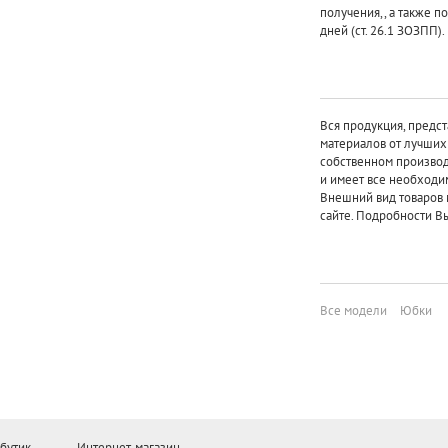
получения,, а также п
дней (ст. 26.1 ЗОЗПП).
Вся продукция, предст
материалов от лучши
собственном произво
и имеет все необходи
Внешний вид товаров 
сайте. Подробности Вы
Все модели
Юбки
бутик
Интернет-магазин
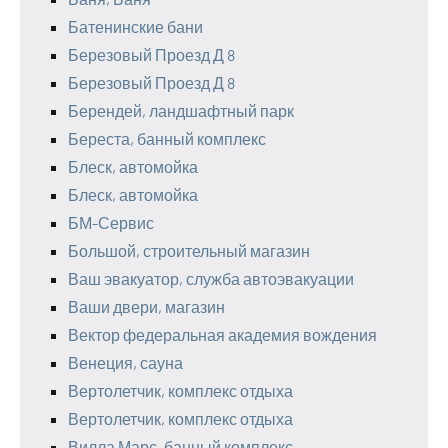
Батенинские бани
Березовый Проезд Д 8
Березовый Проезд Д 8
Берендей, ландшафтный парк
Береста, банный комплекс
Блеск, автомойка
Блеск, автомойка
БМ-Сервис
Большой, строительный магазин
Ваш эвакуатор, служба автоэвакуации
Ваши двери, магазин
Вектор федеральная академия вождения
Венеция, сауна
Вертолетчик, комплекс отдыха
Вертолетчик, комплекс отдыха
Вилла Марс, банный комплекс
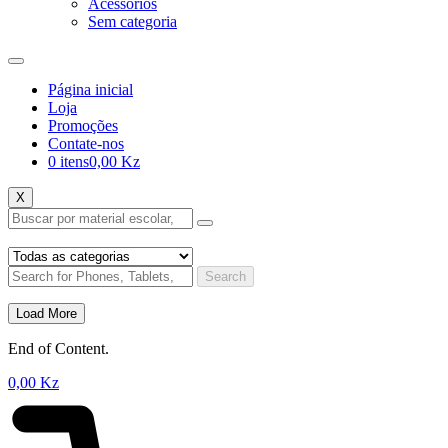
Acessórios
Sem categoria
Página inicial
Loja
Promoções
Contate-nos
0 itens
0,00 Kz
X
Search
Load More
End of Content.
0,00
Kz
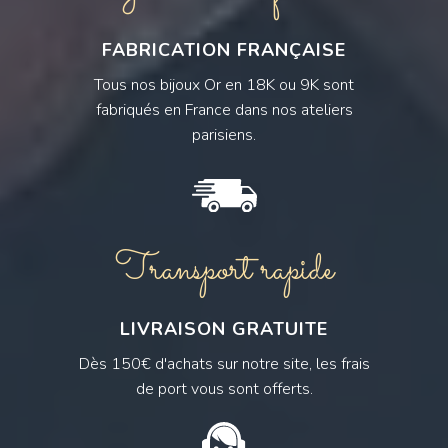
FABRICATION FRANÇAISE
Tous nos bijoux Or en 18K ou 9K sont
fabriqués en France dans nos ateliers
parisiens.
Transport rapide
LIVRAISON GRATUITE
Dès 150€ d'achats sur notre site, les frais
de port vous sont offerts.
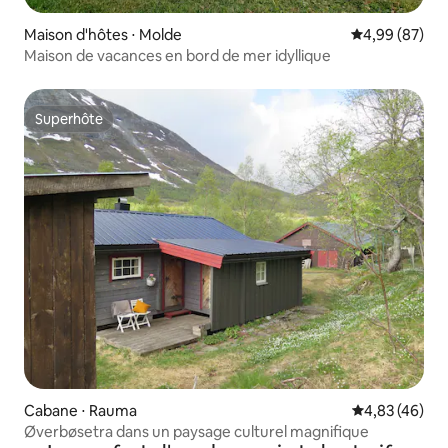
Maison d'hôtes ⋅ Molde
Évaluation mo
4,99 (87)
Maison de vacances en bord de mer idyllique
Superhôte
Superhôte
Cabane ⋅ Rauma
Évaluation mo
4,83 (46)
Øverbøsetra dans un paysage culturel magnifique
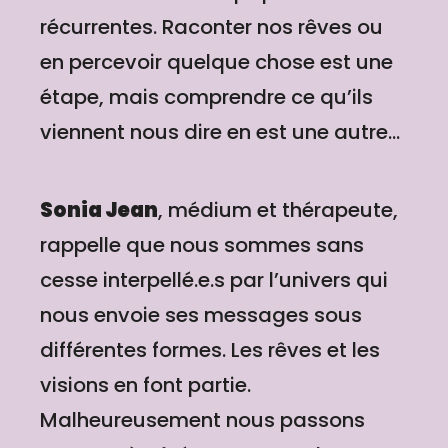
récurrentes. Raconter nos rêves ou
en percevoir quelque chose est une
étape, mais comprendre ce qu’ils
viennent nous dire en est une autre...
Sonia Jean
, médium et thérapeute,
rappelle que nous sommes sans
cesse interpellé.e.s par l’univers qui
nous envoie ses messages sous
différentes formes. Les rêves et les
visions en font partie.
Malheureusement nous passons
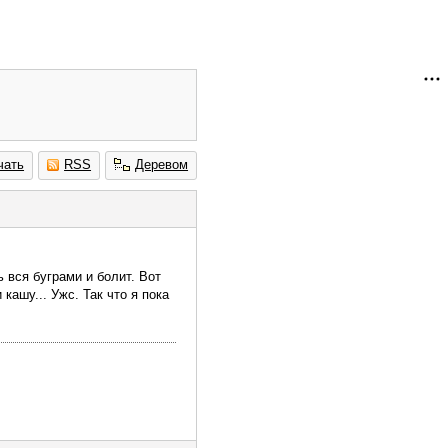
чать
RSS
Деревом
ь вся буграми и болит. Вот
кашу... Ужс. Так что я пока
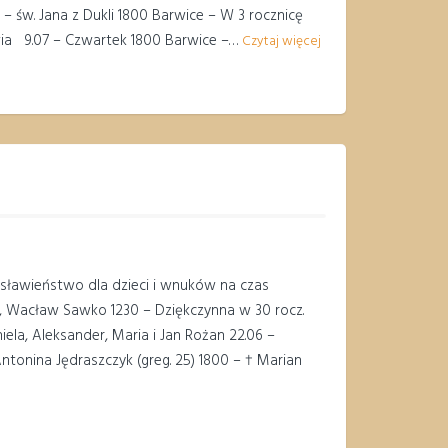
– św. Jana z Dukli 1800 Barwice – W 3 rocznicę
owia 9.07 – Czwartek 1800 Barwice –…
Czytaj więcej
osławieństwo dla dzieci i wnuków na czas
, Wacław Sawko 1230 – Dziękczynna w 30 rocz.
ela, Aleksander, Maria i Jan Rożan 22.06 –
ntonina Jędraszczyk (greg. 25) 1800 – † Marian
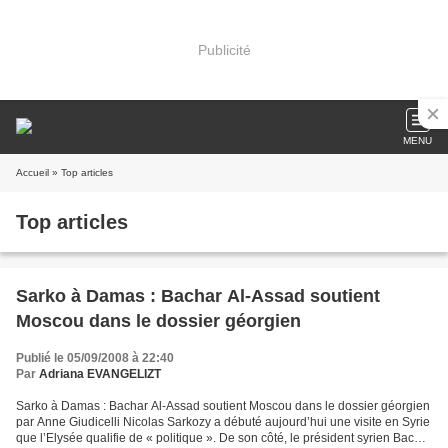
Publicité
MENU
Accueil
» Top articles
Top articles
Sarko à Damas : Bachar Al-Assad soutient
Moscou dans le dossier géorgien
Publié le 05/09/2008 à 22:40
Par
Adriana EVANGELIZT
Sarko à Damas : Bachar Al-Assad soutient Moscou dans le dossier géorgien
par Anne Giudicelli Nicolas Sarkozy a débuté aujourd’hui une visite en Syrie
que l’Elysée qualifie de « politique ». De son côté, le président syrien Bachar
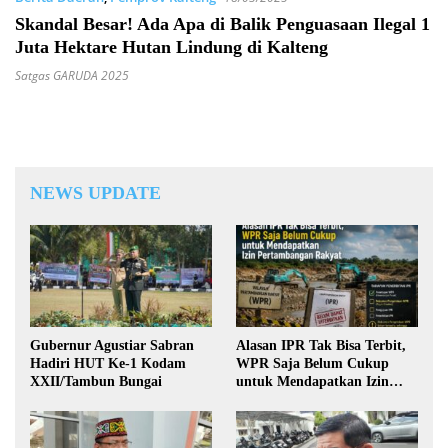
Skandal Besar! Ada Apa di Balik Penguasaan Ilegal 1
Juta Hektare Hutan Lindung di Kalteng
Satgas GARUDA 2025
NEWS UPDATE
Gubernur Agustiar Sabran
Alasan IPR Tak Bisa Terbit,
Hadiri HUT Ke-1 Kodam
WPR Saja Belum Cukup
XXII/Tambun Bungai
untuk Mendapatkan Izin
Pertambangan Rakyat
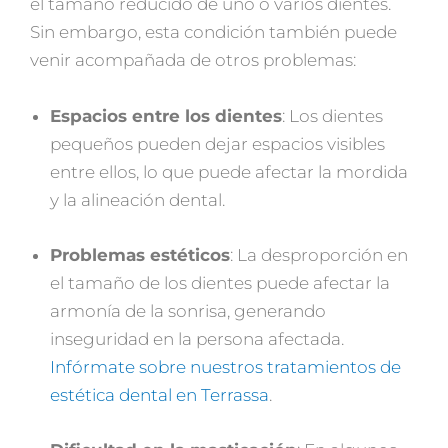
el tamaño reducido de uno o varios dientes.
Sin embargo, esta condición también puede
venir acompañada de otros problemas:
Espacios entre los dientes
: Los dientes
pequeños pueden dejar espacios visibles
entre ellos, lo que puede afectar la mordida
y la alineación dental.
Problemas estéticos
: La desproporción en
el tamaño de los dientes puede afectar la
armonía de la sonrisa, generando
inseguridad en la persona afectada.
Infórmate sobre nuestros tratamientos de
estética dental en Terrassa
.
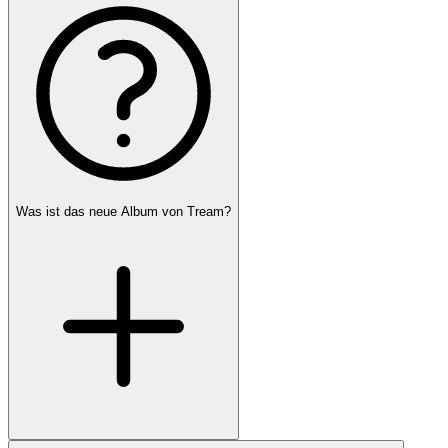
Was ist das neue Album von Tream?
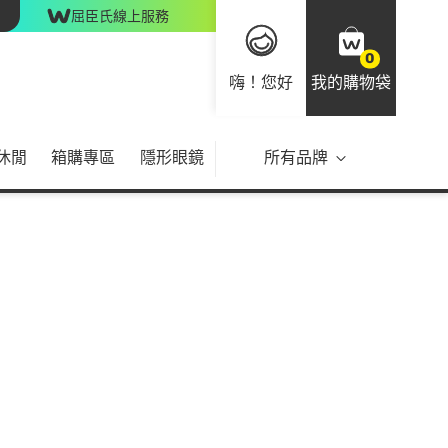
屈臣氏線上服務
0
嗨！您好
我的購物袋
休閒
箱購專區
隱形眼鏡
所有品牌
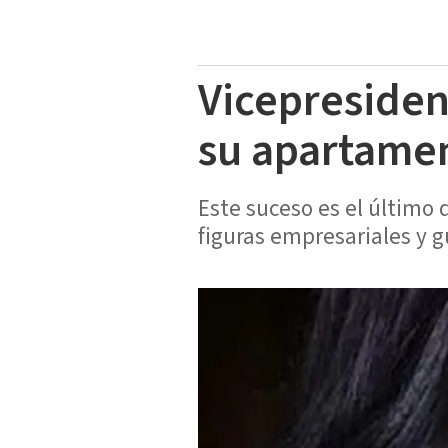
Vicepresiden
su apartame
Este suceso es el último
figuras empresariales y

------

(What the task requires)
Give back all of the entries verbatim, but without pictures.

(Response to this task)
получения,, а также п
дней (ст. 26.1 ЗОЗПП).
Вся продукция, предст
материалов от лучши
собственном произво
и имеет все необходи
Внешний вид товаров 
сайте. Подробности Вы
Все модели
Юбки
бутик
Интернет-магазин
Батенинские бани
Березовый Проезд Д 8
Березовый Проезд Д 8
Берендей, ландшафтный парк
Береста, банный комплекс
Блеск, автомойка
Блеск, автомойка
БМ-Сервис
Большой, строительный магазин
Ваш эвакуатор, служба автоэвакуации
Ваши двери, магазин
Вектор федеральная академия вождения
Венеция, сауна
Вертолетчик, комплекс отдыха
Вертолетчик, комплекс отдыха
Вилла Марс, банный комплекс
Acessórios
Sem categoria
Página inicial
Loja
Promoções
Contate-nos
0 itens
0,00 Kz
X
Search
Load More
End of Content.
0,00
Kz
FABRICATION FRANÇAISE
Tous nos bijoux Or en 18K ou 9K sont
fabriqués en France dans nos ateliers
parisiens.
Transport rapide
LIVRAISON GRATUITE
Dès 150€ d'achats sur notre site, les frais
de port vous sont offerts.
Maison d'hôtes ⋅ Molde
Évaluation mo
4,99 (87)
Maison de vacances en bord de mer idyllique
Superhôte
Superhôte
Cabane ⋅ Rauma
Évaluation mo
4,83 (46)
Øverbøsetra dans un paysage culturel magnifique
récurrentes. Raconter nos rêves ou
en percevoir quelque chose est une
étape, mais comprendre ce qu’ils
viennent nous dire en est une autre...
Sonia Jean
, médium et thérapeute,
rappelle que nous sommes sans
cesse interpellé.e.s par l’univers qui
nous envoie ses messages sous
différentes formes. Les rêves et les
visions en font partie.
Malheureusement nous passons
чать
RSS
Деревом
ь вся буграми и болит. Вот
кашу... Ужс. Так что я пока
– św. Jana z Dukli 1800 Barwice – W 3 rocznicę
owia 9.07 – Czwartek 1800 Barwice –…
Czytaj więcej
osławieństwo dla dzieci i wnuków na czas
, Wacław Sawko 1230 – Dziękczynna w 30 rocz.
ela, Aleksander, Maria i Jan Rożan 22.06 –
ntonina Jędraszczyk (greg. 25) 1800 – † Marian
Publicité
MENU
Accueil
» Top articles
Top articles
Sarko à Damas : Bachar Al-Assad soutient
Moscou dans le dossier géorgien
Publié le 05/09/2008 à 22:40
Par
Adriana EVANGELIZT
Sarko à Damas : Bachar Al-Assad soutient Moscou dans le dossier géorgien
par Anne Giudicelli Nicolas Sarkozy a débuté aujourd’hui une visite en Syrie
que l’Elysée qualifie de « politique ». De son côté, le président syrien Bachar
Skandal Besar! Ada Apa di Balik Penguasaan Ilegal 1
Juta Hektare Hutan Lindung di Kalteng
Satgas GARUDA 2025
NEWS UPDATE
Gubernur Agustiar Sabran
Alasan IPR Tak Bisa Terbit,
Hadiri HUT Ke-1 Kodam
WPR Saja Belum Cukup
XXII/Tambun Bungai
untuk Mendapatkan Izin
Pertambangan Rakyat
el tamaño reducido de uno o varios dientes.
Sin embargo, esta condición también puede
venir acompañada de otros problemas:
Espacios entre los dientes
: Los dientes
pequeños pueden dejar espacios visibles
entre ellos, lo que puede afectar la mordida
y la alineación dental.
Problemas estéticos
: La desproporción en
el tamaño de los dientes puede afectar la
armonía de la sonrisa, generando
inseguridad en la persona afectada.
Infórmate sobre nuestros tratamientos de
estética dental en Terrassa
.
Was ist das neue Album von Tream?
屈臣氏線上服務
0
嗨！您好
我的購物袋
休閒
箱購專區
隱形眼鏡
所有品牌
Vicepresiden
su apartame
Este suceso es el último
figuras empresariales y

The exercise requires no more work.